Hello, I have an expression matrix of 1208 samples (1095 tumor and 113 normal) downloaded from TCGA. I know there are 3 batch effects: type, plateId and TSS. I've tried to correct for them with Combat but I need a little help with the model.matrix.

```
batch<-as.data.frame(cbind(samples,plateId,group,TSS),as.is=T)[,-1]
#correct for group
mod.1<- model.matrix(~plateId+TSS, data=batch)
bat.1<- ComBat(dat=dati, batch$group, mod.1, mean.only = TRUE, par.prior=TRUE, prior.plots=FALSE)
## correct for plateId
mod.2<- model.matrix(~group+TSS, data=batch)
bat.2<- ComBat(dat=bat.1, batch$plateId, mod.2, mean.only = TRUE,par.prior=TRUE, prior.plots=FALSE)
## correct for TSS
mod.3<- model.matrix(~group+plateId, data=batch)
bat.3<- ComBat(dat=bat.2, batch$TSS, mod.3, mean.only = TRUE,par.prior=TRUE, prior.plots=FALSE)
```

There is something wrong. The error message says:

```
Error in ((dat - t(design %*% B.hat))^2) %*% rep(1/n.array, n.array) :
requires numeric/complex matrix/vector arguments
```

Is there anyone who can help me? I'm a student. Thanks in advance.

Hi Kevin, thank you. This page mdanderson suggests different batch types.

Hey, fair enough. It's just not something that I have seen anyone else doing. If you want to adjust for a batch effect, though, first you should check that the effect exist. It may very well not exist, or exist in complex ways that can only be remedied by improving the study design. Batch effects that affect samples unequally are obviously more difficult to model and adjust.

even i had this issue for rna seq data so i did with svaseq as there is nearly no change in the data even after removing batch effect so what i understand in rna-seq the effect is not much i guess..

Hi, I'm a bit confused. How can I detect the presence of batch effects? With PCA ok but how can I interpret the graph? This is my pca . Red tumor and blue normal samples.

i would suggest go for unsupervised clustering this figure looks very confusing

When I saw your figure, I said 'Ouch...!' - it does look a bit messy, but it's just due to the labels.

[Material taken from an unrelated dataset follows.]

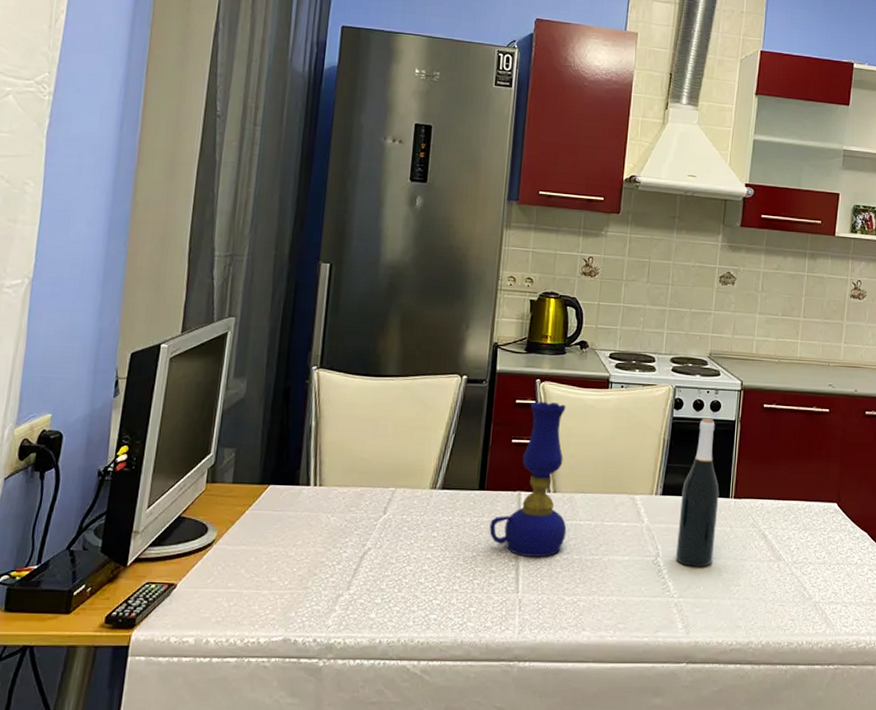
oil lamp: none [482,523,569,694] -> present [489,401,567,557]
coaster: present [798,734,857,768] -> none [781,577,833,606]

When I look closer, I do not see anything unusual: The 11 (blue) samples are normal tissue, whilst the 01 (red) samples are tumours (assuming your are using 11 and 01 to refer to the TCGA barcodes). So, nothing looks unusual - I see this same distribution for each and every TCGA dataset that I analyse.

A batch effect could be inferred from PCA if there is a large proportion of variation explained on PC1. The proportion of difference could be upward of 90%.

thank you...These are my clustering for group, plateId and TSS.

Thanks for sharing and well done! - those are pretty cool dendrograms. Also, apologies if my comment (the 'Ouch...!' part) was interpreted in a negative light. I still don't see any major reason for doing adjustments based on either of these (group, plateid, TSS). The group is different because those are normal tissue samples, so, they are expected to be different. What do you think?